司法書士になる前は、特別養護老人ホームで介護の仕事をしていました。私は、実際にお年寄りが法律の問題でお悩みになっている姿を身近で見て、誰もが気軽に相談できる、心に寄り添う法律の専門家が必要だと感じるようになりました。こうした思いから司法書士になり、当事務所を立ち上げるに至ります。ご相談は、お気軽にどうぞ。

相続放棄の申述は、家庭裁判所にて行います。裁判所に相続放棄の申述が受理されて「正式に相続放棄をした」と認められることになるのです。

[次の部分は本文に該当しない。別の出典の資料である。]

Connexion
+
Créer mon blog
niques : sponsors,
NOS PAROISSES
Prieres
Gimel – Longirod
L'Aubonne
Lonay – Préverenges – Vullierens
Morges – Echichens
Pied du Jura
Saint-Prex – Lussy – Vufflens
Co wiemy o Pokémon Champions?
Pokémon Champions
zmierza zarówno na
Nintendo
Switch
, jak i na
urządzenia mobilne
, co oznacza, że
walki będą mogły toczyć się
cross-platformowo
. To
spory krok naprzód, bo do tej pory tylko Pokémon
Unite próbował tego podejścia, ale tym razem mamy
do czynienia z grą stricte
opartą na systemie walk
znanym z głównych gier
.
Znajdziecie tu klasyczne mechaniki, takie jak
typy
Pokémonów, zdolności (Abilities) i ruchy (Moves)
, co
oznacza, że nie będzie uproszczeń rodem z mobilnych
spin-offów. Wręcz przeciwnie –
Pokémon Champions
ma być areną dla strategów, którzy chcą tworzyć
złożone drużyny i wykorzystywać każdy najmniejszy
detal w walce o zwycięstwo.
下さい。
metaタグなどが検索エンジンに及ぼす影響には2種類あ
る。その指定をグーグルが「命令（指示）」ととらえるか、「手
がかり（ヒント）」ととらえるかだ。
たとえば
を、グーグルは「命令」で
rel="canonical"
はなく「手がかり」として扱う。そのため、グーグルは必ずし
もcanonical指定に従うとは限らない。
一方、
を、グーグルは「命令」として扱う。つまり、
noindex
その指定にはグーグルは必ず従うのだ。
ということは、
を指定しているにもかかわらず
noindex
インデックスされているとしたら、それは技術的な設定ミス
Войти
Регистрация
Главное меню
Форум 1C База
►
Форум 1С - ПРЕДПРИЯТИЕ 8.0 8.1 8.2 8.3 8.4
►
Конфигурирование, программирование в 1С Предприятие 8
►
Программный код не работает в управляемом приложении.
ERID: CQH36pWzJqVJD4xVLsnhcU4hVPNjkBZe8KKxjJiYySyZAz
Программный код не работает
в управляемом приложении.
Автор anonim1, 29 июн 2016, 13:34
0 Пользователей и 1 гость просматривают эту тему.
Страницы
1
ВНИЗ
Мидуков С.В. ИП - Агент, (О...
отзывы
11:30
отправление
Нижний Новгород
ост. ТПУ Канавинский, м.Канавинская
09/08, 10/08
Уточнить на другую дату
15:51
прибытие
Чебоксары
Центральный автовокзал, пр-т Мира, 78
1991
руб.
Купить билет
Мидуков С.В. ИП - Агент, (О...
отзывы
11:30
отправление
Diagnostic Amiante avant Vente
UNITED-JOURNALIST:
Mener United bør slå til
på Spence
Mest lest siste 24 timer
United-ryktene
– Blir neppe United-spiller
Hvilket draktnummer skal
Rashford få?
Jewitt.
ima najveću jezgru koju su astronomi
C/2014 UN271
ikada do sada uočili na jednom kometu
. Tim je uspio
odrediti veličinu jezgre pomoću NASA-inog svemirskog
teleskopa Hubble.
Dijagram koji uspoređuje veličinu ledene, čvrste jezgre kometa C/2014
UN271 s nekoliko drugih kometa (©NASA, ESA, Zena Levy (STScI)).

しかし、普段の生活をしている中で、裁判所に訪れる機会なんてほとんどありません。はじめて相続放棄をする方は、なんだか敷居が高いと感じてしまうのではないのでしょうか。

そこで、ここでは、はじめて相続放棄をする方でも安心して手続きが進められるように、相続放棄の手続きの流れを7つの手順に分けて解説していきます。

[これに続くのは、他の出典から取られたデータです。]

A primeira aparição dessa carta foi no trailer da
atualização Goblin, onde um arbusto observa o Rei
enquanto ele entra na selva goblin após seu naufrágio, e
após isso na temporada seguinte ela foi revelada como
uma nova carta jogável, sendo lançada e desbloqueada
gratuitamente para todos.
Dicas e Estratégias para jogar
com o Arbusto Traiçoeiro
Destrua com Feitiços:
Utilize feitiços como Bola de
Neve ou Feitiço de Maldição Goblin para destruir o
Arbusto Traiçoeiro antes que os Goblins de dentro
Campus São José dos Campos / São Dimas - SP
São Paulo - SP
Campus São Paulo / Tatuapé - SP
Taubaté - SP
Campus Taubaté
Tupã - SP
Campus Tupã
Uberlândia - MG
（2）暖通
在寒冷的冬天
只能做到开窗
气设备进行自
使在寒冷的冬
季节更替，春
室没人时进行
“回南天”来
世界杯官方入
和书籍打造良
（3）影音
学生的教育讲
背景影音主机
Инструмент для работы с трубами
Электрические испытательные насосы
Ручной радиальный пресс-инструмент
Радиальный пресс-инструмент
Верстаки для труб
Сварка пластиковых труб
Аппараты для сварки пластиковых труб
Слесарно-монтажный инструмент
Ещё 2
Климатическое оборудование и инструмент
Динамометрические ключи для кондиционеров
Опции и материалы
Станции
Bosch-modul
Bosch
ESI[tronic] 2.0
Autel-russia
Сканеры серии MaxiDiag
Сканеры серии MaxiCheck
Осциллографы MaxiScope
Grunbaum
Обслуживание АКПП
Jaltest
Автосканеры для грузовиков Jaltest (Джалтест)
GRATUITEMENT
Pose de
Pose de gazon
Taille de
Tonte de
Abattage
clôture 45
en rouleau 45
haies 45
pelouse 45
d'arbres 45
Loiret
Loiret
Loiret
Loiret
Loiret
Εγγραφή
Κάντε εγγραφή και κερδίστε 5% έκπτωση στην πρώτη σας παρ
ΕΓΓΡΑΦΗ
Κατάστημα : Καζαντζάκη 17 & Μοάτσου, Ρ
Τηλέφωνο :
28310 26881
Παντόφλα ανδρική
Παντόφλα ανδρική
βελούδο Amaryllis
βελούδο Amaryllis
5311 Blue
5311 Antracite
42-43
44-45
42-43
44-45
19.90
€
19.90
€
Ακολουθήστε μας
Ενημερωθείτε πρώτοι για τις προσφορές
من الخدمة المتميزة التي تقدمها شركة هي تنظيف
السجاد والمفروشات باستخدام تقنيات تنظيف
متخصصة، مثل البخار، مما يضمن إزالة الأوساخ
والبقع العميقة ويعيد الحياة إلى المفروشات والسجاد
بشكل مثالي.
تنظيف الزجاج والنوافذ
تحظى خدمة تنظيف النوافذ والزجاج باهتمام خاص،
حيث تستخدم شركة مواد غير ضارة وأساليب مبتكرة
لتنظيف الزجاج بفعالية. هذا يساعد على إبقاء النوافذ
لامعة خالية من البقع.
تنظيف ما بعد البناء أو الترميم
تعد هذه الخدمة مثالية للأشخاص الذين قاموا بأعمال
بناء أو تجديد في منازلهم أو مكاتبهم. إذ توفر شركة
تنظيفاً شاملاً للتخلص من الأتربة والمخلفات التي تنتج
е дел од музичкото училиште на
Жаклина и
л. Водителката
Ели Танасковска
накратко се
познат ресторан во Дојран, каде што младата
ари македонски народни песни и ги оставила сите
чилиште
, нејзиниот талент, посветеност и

相続放棄申述書の記載例を含め詳細に解説していますので、ぜひ参考にしてください。

相続放棄をするための7つの手順

1.まずは相続放棄をすべきかよく検討しましょう

あなたは、「相続放棄で放棄される財産」を把握されていますか?もし分からない場合は、こちら↓をご確認ください。

相続放棄をする前に知っておきたい4つの注意点

2018.04.08

もう一つ、「遺産の放棄と相続放棄の違い」はご存じでしょうか。分からない方は、こちら↓をご確認ください。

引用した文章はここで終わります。